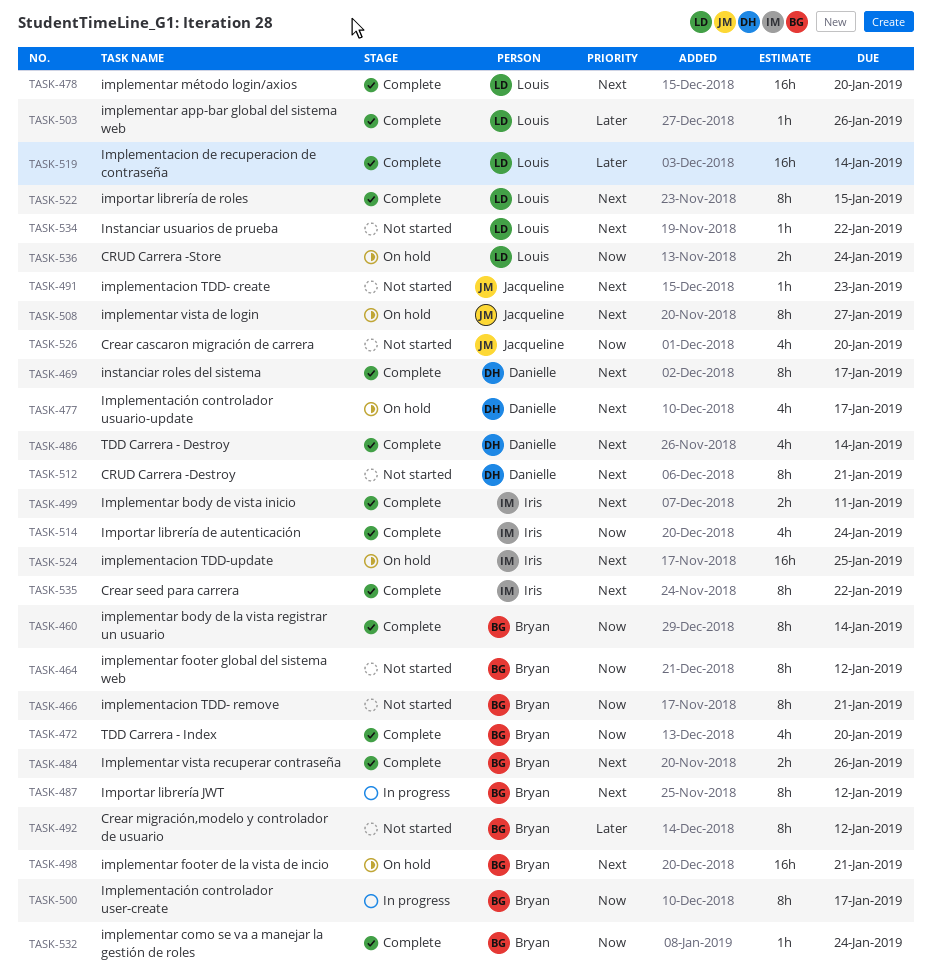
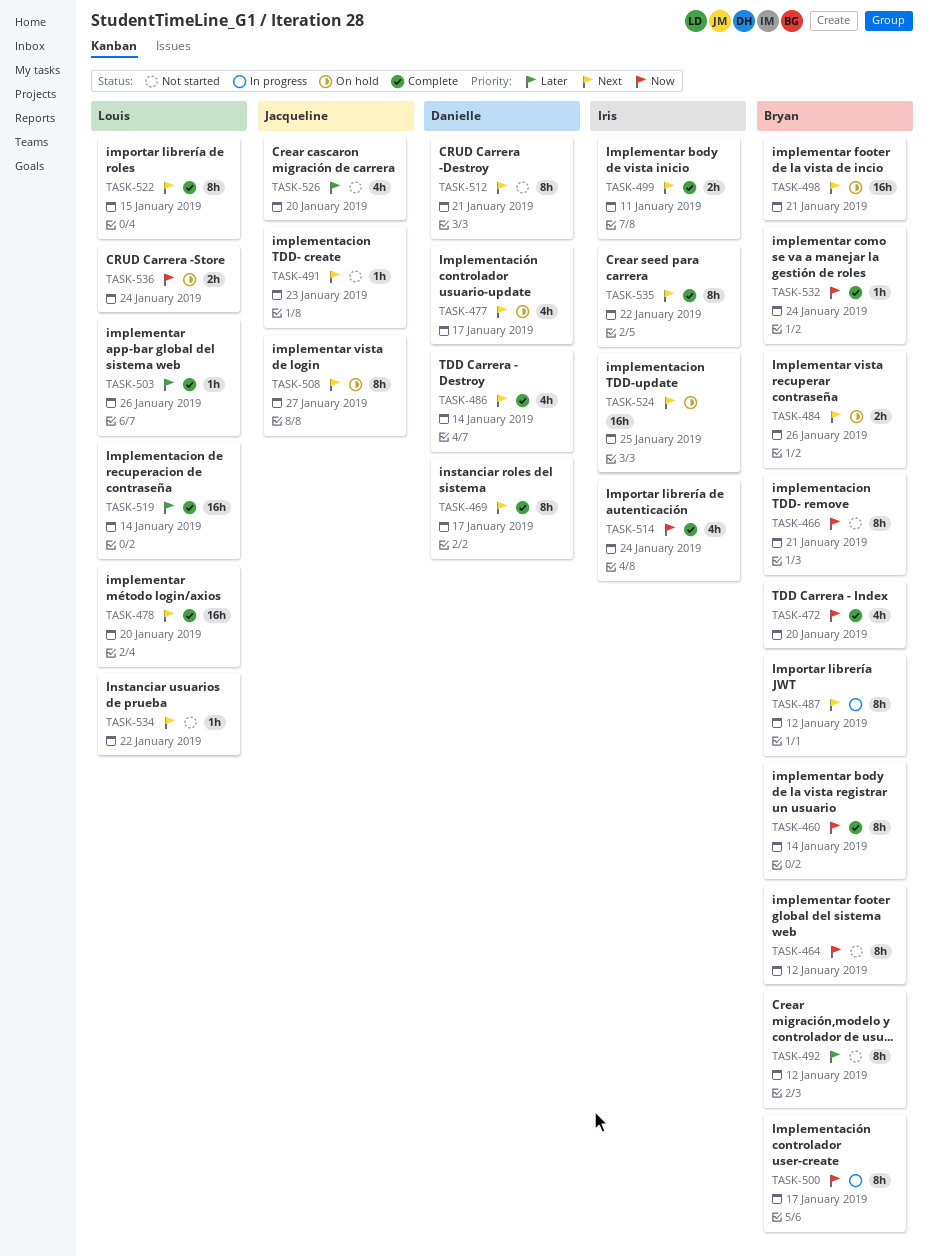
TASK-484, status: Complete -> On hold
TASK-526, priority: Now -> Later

══════════

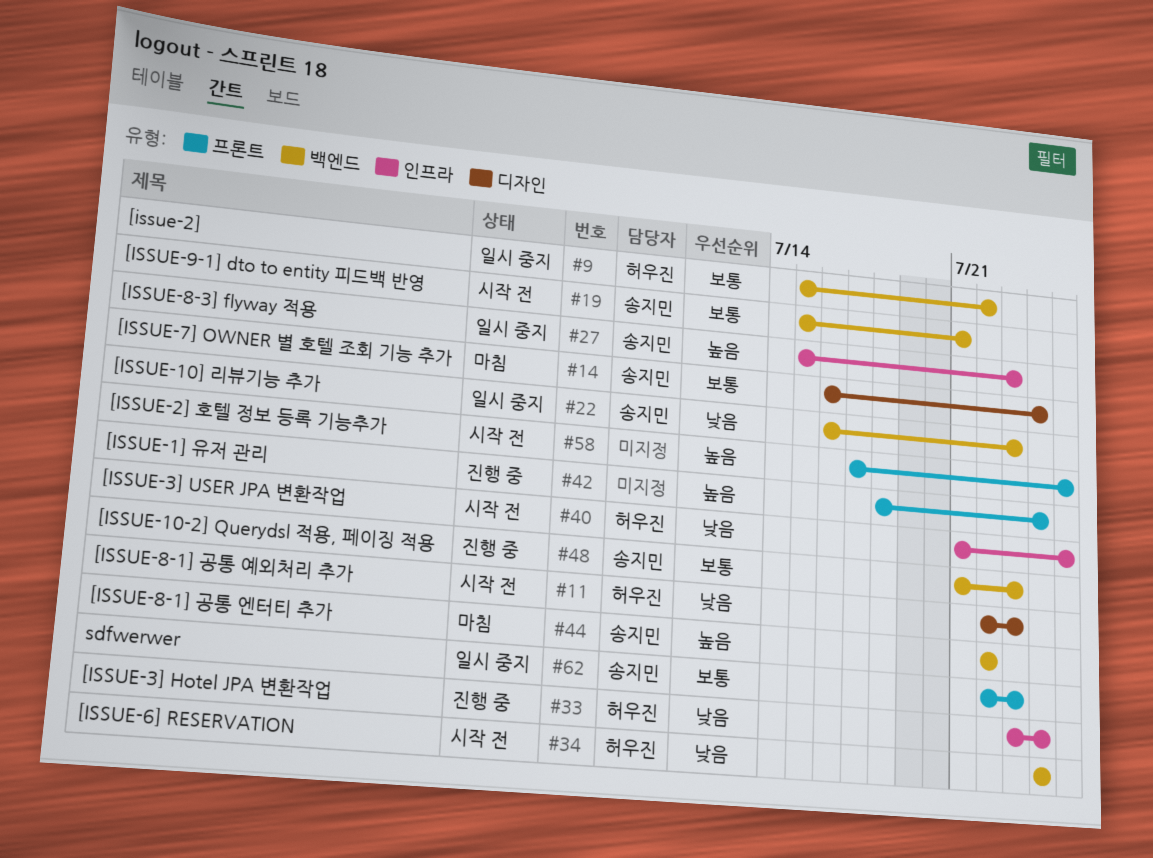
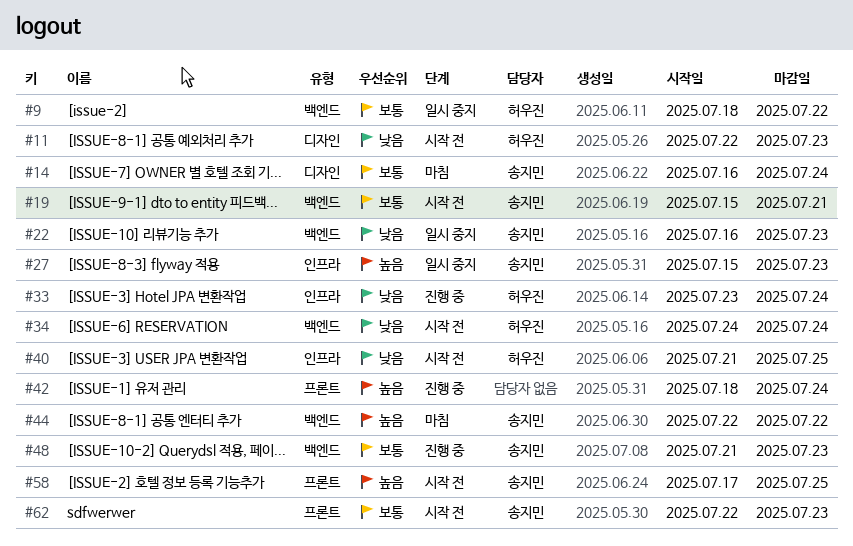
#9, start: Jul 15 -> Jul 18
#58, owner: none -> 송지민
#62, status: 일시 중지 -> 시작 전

══════════

> _YOUR TASK_:
Lines from the records above that hold "status" are the ones to list.

> _WRITTEN ANSWER_:
TASK-484, status: Complete -> On hold
#62, status: 일시 중지 -> 시작 전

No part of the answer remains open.